[[ Data to process, beginning ]]

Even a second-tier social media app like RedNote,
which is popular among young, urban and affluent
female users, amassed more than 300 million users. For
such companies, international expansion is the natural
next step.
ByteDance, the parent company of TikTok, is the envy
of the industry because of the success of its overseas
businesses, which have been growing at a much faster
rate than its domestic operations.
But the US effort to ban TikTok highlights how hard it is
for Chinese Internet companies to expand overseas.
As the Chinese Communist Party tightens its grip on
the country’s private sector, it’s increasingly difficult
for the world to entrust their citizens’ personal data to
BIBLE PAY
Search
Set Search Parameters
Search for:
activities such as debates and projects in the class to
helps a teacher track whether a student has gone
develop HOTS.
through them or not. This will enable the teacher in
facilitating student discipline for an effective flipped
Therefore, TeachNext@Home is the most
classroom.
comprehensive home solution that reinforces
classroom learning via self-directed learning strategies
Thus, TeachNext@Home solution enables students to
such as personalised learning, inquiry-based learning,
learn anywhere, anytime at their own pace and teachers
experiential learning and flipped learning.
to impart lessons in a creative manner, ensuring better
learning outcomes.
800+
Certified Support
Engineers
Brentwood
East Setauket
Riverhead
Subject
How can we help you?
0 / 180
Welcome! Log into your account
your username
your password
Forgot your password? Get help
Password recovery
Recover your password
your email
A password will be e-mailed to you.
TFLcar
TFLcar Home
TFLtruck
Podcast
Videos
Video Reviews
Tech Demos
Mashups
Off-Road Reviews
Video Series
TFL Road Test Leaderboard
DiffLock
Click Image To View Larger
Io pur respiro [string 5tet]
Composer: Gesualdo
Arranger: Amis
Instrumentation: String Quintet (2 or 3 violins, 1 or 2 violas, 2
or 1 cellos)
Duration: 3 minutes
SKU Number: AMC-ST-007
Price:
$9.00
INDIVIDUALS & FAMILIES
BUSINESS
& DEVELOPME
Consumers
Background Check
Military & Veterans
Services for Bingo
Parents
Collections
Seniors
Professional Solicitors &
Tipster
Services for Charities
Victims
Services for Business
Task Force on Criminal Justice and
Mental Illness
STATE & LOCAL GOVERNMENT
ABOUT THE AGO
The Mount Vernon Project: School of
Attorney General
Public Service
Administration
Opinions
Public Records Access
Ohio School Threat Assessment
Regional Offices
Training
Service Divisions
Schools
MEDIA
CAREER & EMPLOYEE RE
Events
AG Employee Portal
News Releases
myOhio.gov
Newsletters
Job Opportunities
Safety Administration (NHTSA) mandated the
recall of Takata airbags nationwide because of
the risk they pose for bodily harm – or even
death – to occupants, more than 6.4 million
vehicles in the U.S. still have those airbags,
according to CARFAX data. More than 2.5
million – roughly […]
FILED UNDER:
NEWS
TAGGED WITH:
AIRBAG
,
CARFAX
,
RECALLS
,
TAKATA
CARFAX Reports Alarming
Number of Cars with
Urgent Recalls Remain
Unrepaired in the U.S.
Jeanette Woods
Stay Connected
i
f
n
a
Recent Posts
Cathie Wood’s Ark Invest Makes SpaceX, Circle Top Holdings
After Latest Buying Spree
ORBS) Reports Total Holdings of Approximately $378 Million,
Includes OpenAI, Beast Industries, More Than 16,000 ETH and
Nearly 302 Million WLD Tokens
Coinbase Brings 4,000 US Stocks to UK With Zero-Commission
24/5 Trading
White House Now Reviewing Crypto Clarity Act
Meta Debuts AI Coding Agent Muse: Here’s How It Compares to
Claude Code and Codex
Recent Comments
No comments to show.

[[ Data to process, end ]]

Your goal: Could you write out, exactly as they stand, only the lines above that begin at the line with "Composer: Gesualdo" and stop after the line with "Military & Veterans"?

Result of the task:
Composer: Gesualdo
Arranger: Amis
Instrumentation: String Quintet (2 or 3 violins, 1 or 2 violas, 2
or 1 cellos)
Duration: 3 minutes
SKU Number: AMC-ST-007
Price:
$9.00
INDIVIDUALS & FAMILIES
BUSINESS
& DEVELOPME
Consumers
Background Check
Military & Veterans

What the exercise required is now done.